The U.S. will become even more indebted in the coming years, and there is no clear way out.
Uncle Sam is on track to add more than $19 trillion in gross national debt over the next decade, according to the latest report from the Congressional Budget Office released on Wednesday.
The number is $3 trillion more than previously forecast, sparking renewed concerns about the government’s ability to pay its bills, especially as Congress remains gridlocked over raising the federal borrowing limit.
“The warning is that the fiscal trajectory is unsustainable,” Phillip Swagel, director of the budget office, told reporters at a briefing Wednesday afternoon.
The federal government is expected collect $65 trillion in revenue over the next 10 years. More than half of that comes from individual income taxes and another third comes from payroll taxes.
But the country will spend much more than what it collects. Rising interest payments, large federal stimulus bills, and the growing costs of Social Security and Medicare benefits for retiring baby boomers are some of the government’s largest spending items.
The Department of Health and Human Services is the federal agency expected to spend the most money over the next decade, followed by the Social Security Administration and the Treasury Department.
For this year alone, the CBO is projecting a $1.4 trillion gap, or deficit, between what the government spends and what it makes from tax revenues. Over the next 10 years, the annual deficit is expected to increase, reaching $2.7 trillion in 2033.
The 2033 deficit would account for 6.9% of the gross domestic product that year—a level exceeded only five times since 1946. And public debt in 2033 is projected to reach 118% of GDP, the highest level ever recorded. Public debt includes all federal debt held by individuals, corporations, state or local governments, foreign governments and other entities outside the U.S. government, minus Federal Financing Bank securities.

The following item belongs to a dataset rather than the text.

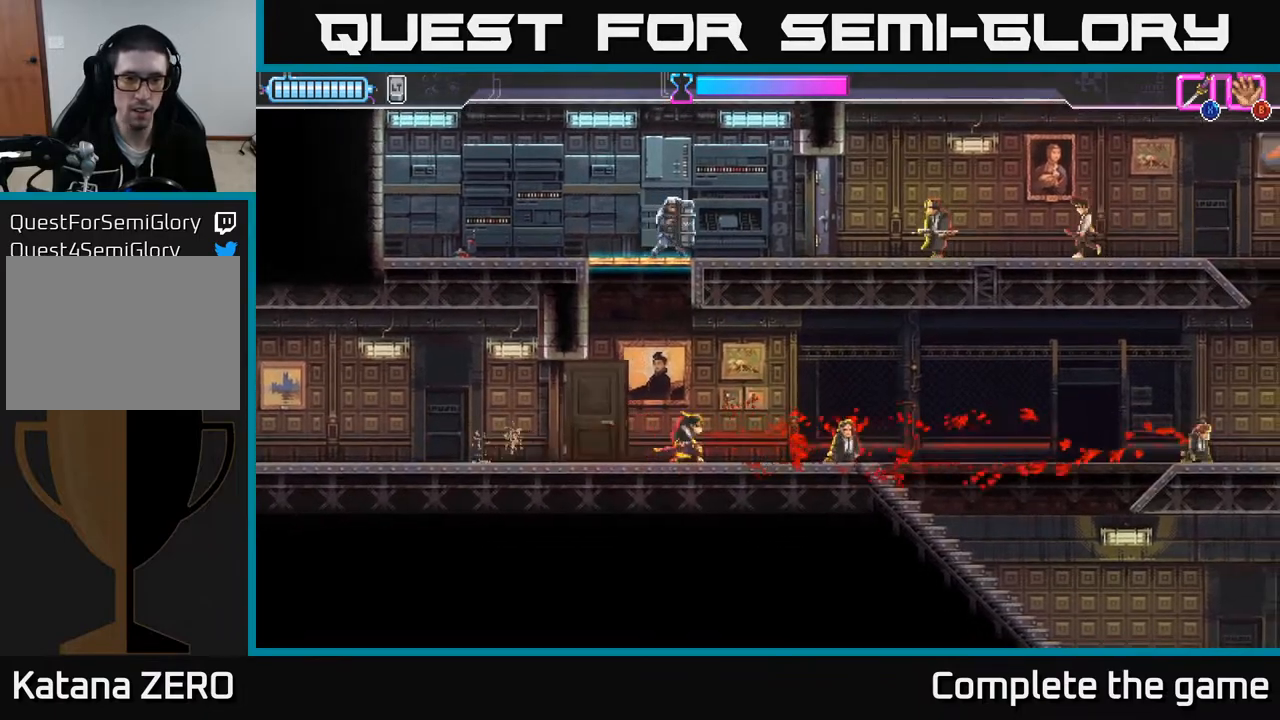
{"buttons": ["A"], "left_stick": "up-right", "right_stick": "center", "events": [[17, "left_stick", "left"], [300, "A", "up"], [433, "A", "down"], [450, "left_stick", "up-right"]]}
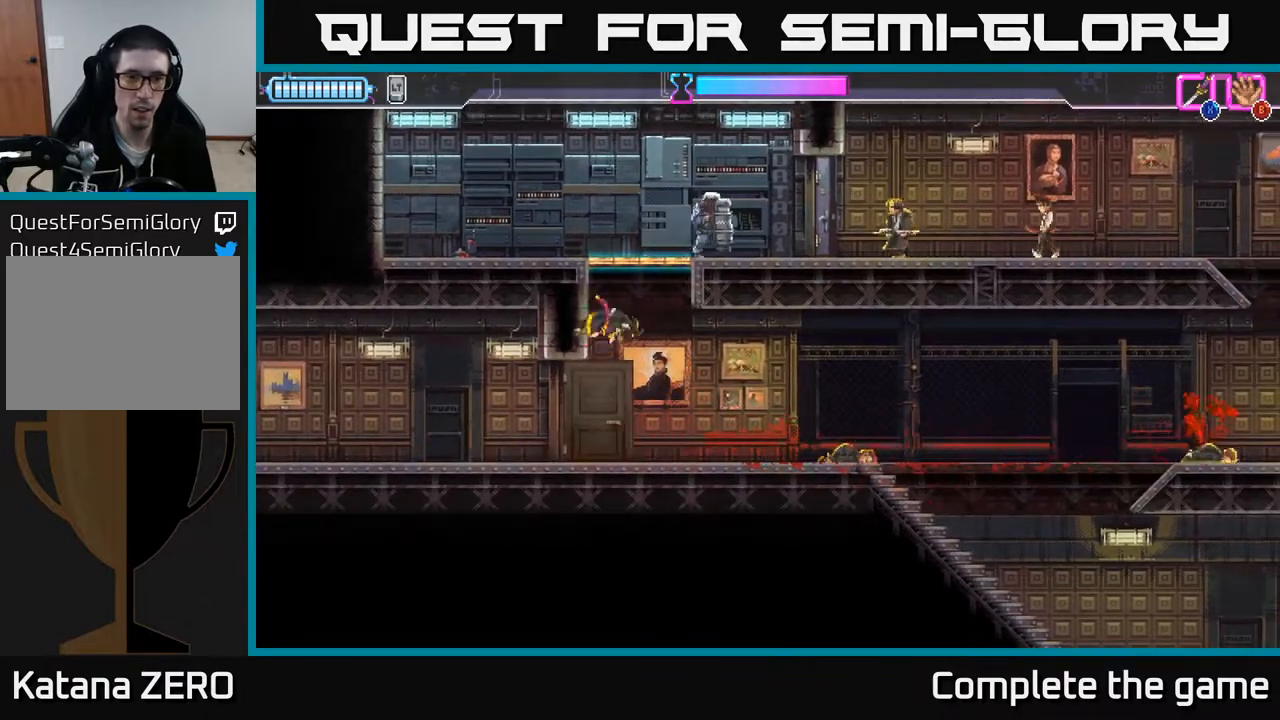
{"buttons": [], "left_stick": "up-right", "right_stick": "center", "events": [[50, "X", "down"], [150, "X", "up"], [183, "A", "up"], [250, "A", "down"], [267, "X", "down"], [350, "X", "up"], [367, "A", "up"]]}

Even these striking numbers might still be too optimistic a projection, according to Jim Reid, head of global fundamental credit strategy at Deutsche Bank.
He noted the projections are assuming that the 10-year Treasury yield stays fairly constant around the 3.8% mark over the decade ahead—along with continuous economic growth rather than recessions or crises.
“If you look at the projection made in 2009, it thought that 2023’s debt [as a percentage of GDP] would be at 57.5% rather than 98.0%,” wrote Reid in a Thursday note.
The accumulating public debt means the government will need to pay more interest over the next decade. In 2033, the net interest on public debt is expected to make up 14% of the federal government’s total spending.
The last time that net interest made up such a large proportion of federal spending, in the mid-to-late 1980s, Washington did start paying more attention to deficit reduction, says Reid, but the process took place over many years.
“Over the long term, our projections suggest that changes in fiscal policy must be made to address the rising costs of interest and mitigate other adverse consequences of high and rising debt,” CBO director Swagel wrote in a Wednesday statement.
The current debt ceiling impasse reflects some lawmakers’ concerns about U.S. spending. The government reached its $31.4 trillion debt limit in January and needs to borrow more to pay its bills and debt interest. But Congress remains at a stalemate—as has happened in the past—over whether to raise the borrowing cap.
Although the Treasury could use extraordinary measures to continue meeting its obligations for some time, the CBO estimates that funding could be exhausted as early as July. Not raising the cap before the U.S. defaults on its debts could have a big impact on the country‘s economy, as well as the world’s.